JOB:
Write out the entries again, starting at the line that has "Is there a majority slice in this chart?" and stopping after the line that has "What portion of", swapping "slice" for "segment" and leaving everything else as it is.

RECORDS FOR THIS EXERCISE:
--------------------------------
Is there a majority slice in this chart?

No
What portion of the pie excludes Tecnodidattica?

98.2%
--------------------------------
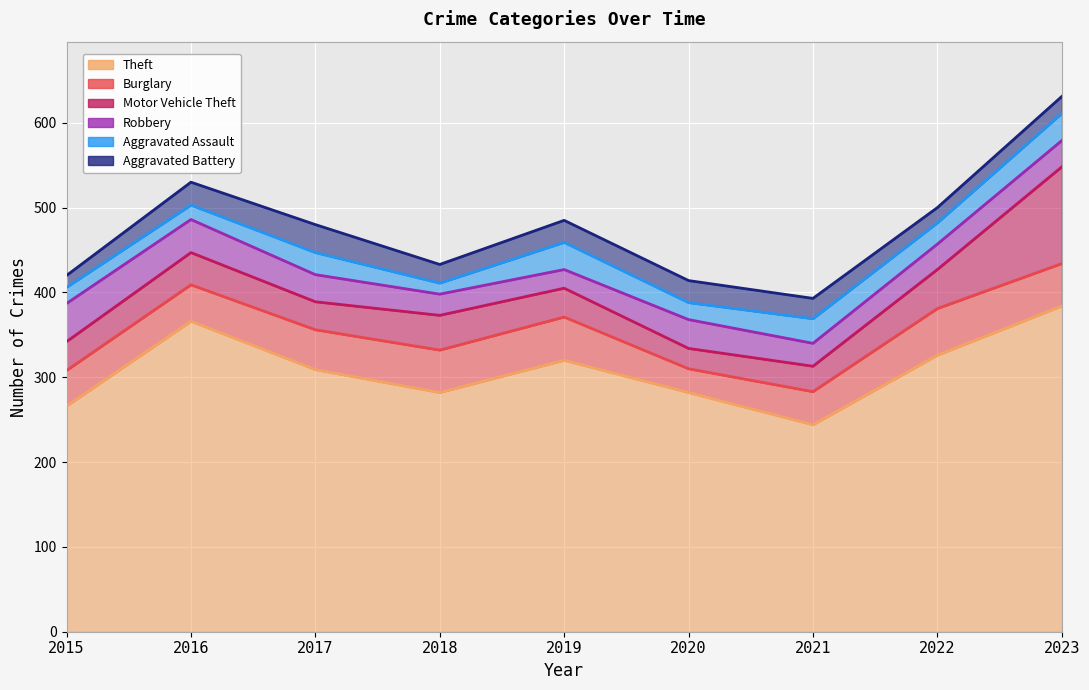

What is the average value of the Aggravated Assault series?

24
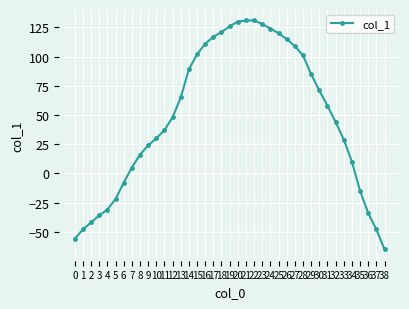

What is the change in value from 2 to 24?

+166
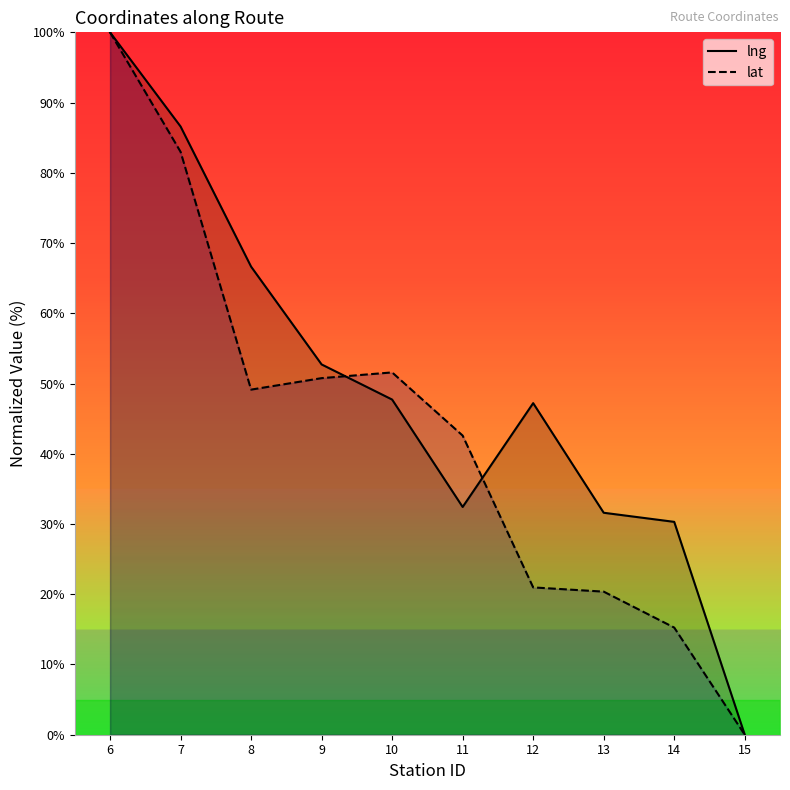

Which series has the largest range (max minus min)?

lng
--------------------------------
ANSWER FOR THIS EXERCISE:
Is there a majority segment in this chart?

No
What portion of the pie excludes Tecnodidattica?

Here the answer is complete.